Gekozen fragment
****

Vers 11 en 12. Een belangrijk punt op de weg van ervaring die we in deze psalm beschreven vinden, is verder ook wat ons hier wordt voorgehouden. Als de gelovige wil dat God bij hem is en in hem het besef van Zijn heilige, Goddelijke nabijheid levend houdt, is het van wezenlijk belang, dat hij wandelt op de weg van God en niet op de weg van zijn eigen wil. Deze bede: “HEERE, leer mij Uw weg,” moet daarom altijd op ons hart liggen. De wolk van de aanwezigheid van God wees de kinderen van Israël de weg van de HEER door de woestijn. Als het volk maar één dag achter de wolk was gebleven of zelfs maar een paar uur hun eigen weg was gegaan, dan had de wolk niet langer in hun midden kunnen zijn.
Maar David vraagt ook: “Leid mij op een geëffend pad omwille van mijn belagers.” Toen achtervolgers hem opwachtten, belagers die hem met “ begeerte” wilden grijpen en hem blootstelden aan de haat en woede van zijn aartsvijand, die snoof naar geweld, hoe belangrijk was het dan, dat hij niet uitgleed en viel op het pad. Tot nu toe had Saul vertrouwd op valse getuigen om de naam van David in diskrediet te brengen bij het volk. Maar wat als hij zich schuldig had gemaakt aan onrechtvaardige daden? Dan had hij niet langer van de gemeenschap met God kunnen genieten en had hij moeten lijden als een “boosdoener” (1 Petr. 4:15). – Hoe noodzakelijk is het voor ons om te waken en te bidden, zodat we niet in verzoeking vallen en de vijand de kans geven om bezit van ons te nemen!
Vers 13. David was ooit namens God tot koning gezalfd. Daarom had hij de belofte, dat God hem op een dag op de troon van Israël zou zetten en hem goed zou doen. Hij wist nog niet wanneer en hoe deze persoonlijke belofte aan hem vervuld zou worden, maar zijn geloof klampte zich eraan vast. De hoop dat hij “de goedheid van de HEERE zou zien in het land van de levenden,” gaf hem de kracht om vol te houden tijdens de lange periode van vervolging.
Ook wij hebben de zekere belofte, dat onze reis door deze wereld, met alle ontberingen en het lijden, dat we in dit lichaam moeten doorstaan, tot een einde zal komen als we de Heer trouw volgen. We zullen “de goedheid” niet zien in het “land van de levenden” hier op aarde, maar hierboven. In de hemelse gewesten zal God de onmetelijke rijkdom van Zijn genade tonen in goedertierenheid jegens ons in Christus Jezus (Ef. 2:7). Onze Heer Zelf liet de Zijnen de zegenrijke belofte na: “Als Ik ben heengegaan en u plaats heb bereid, kom Ik weer en u tot Mij nemen, opdat ook u zult zijn waar Ik ben” (Joh. 14:3). Dan zal elke gehoorzaamheid aan Hem, elke trouw aan Zijn woord, elke volharding in dienstbaarheid en lijden omwille van Zijn naam een beloning vinden, die overeenkomt met de overweldigende rijkdom van Zijn genade. O, wat kan deze gezegende hoop ons bemoedigen!

****

Inhoud dataset
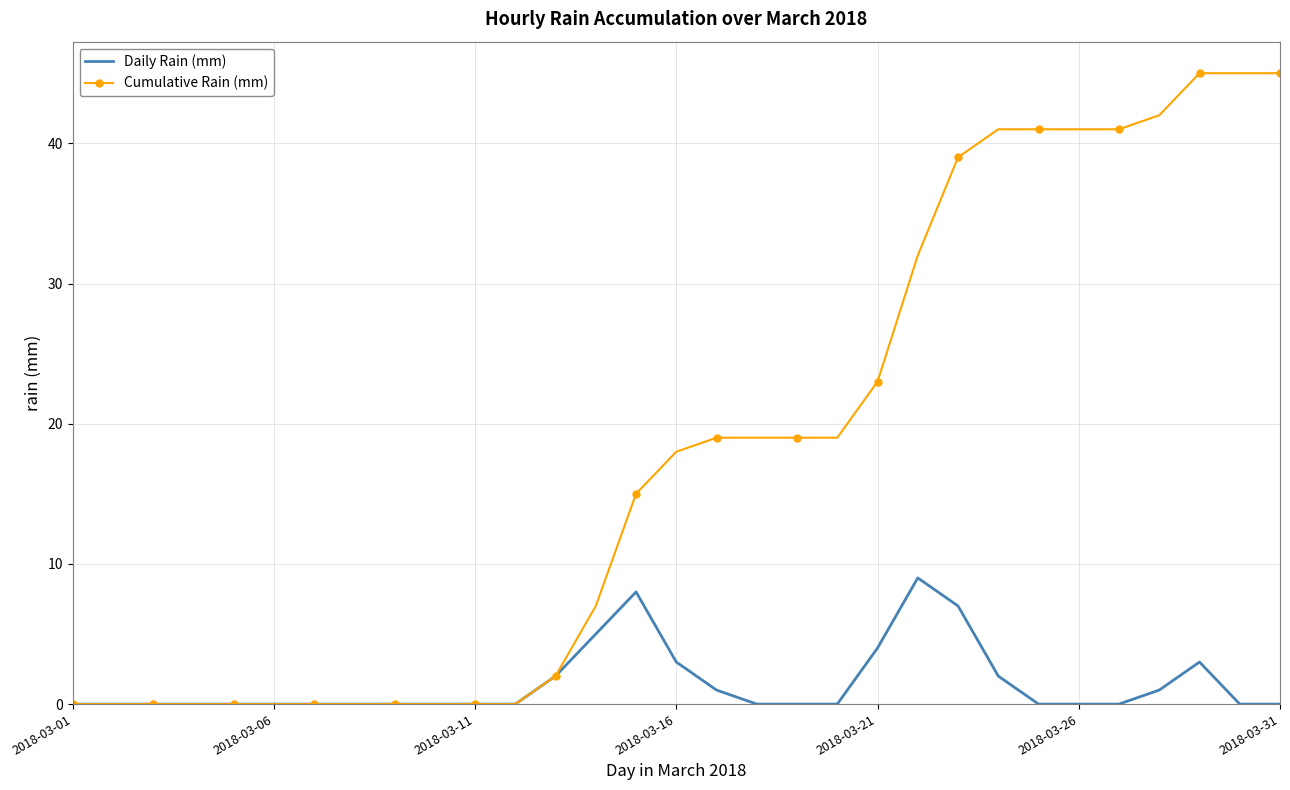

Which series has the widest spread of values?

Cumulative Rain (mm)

****

Gebruik de informatie
1. Kun je in de psalmoverdenking de alinea die begint met "Vers 13. David was ooit" korter weergeven en daarbij de belangrijkste feiten behouden?
2. Hoe loopt de psalmoverdenking verder? Schrijf het volgende stuk, aansluitend op de laatste zin.

Antwoorden per opdracht
1. David was namens God tot koning gezalfd. Daarom had hij de belofte dat God hem eens op de troon van Israël zou zetten en hem goed zou doen. Wanneer en hoe dat zou gebeuren, wist hij niet, maar in geloof hield hij aan die belofte vast. De hoop de goedheid van de HEERE te zien in het land van de levenden gaf hem kracht tijdens de lange vervolging.

2.
Vers 14. Hoe ver is David gekomen in zijn ervaring? Is hij al van zijn vijanden verlost? Nee, hij heeft grotere dingen gevonden: Hij wacht op de HEER Zelf. Zijn ziel is op de plaats waar ze alleen Hem ziet zoals Hij is. Ze weet nu dat al Zijn goedheid, al Zijn wijsheid en macht, al Zijn rijkdommen er voor haar zijn, alleen voor haar! Hoe gesterkt voelt ze zich daardoor! Het hart vat moed en weet: Mijn vertrouwen zal geen moment beschaamd worden.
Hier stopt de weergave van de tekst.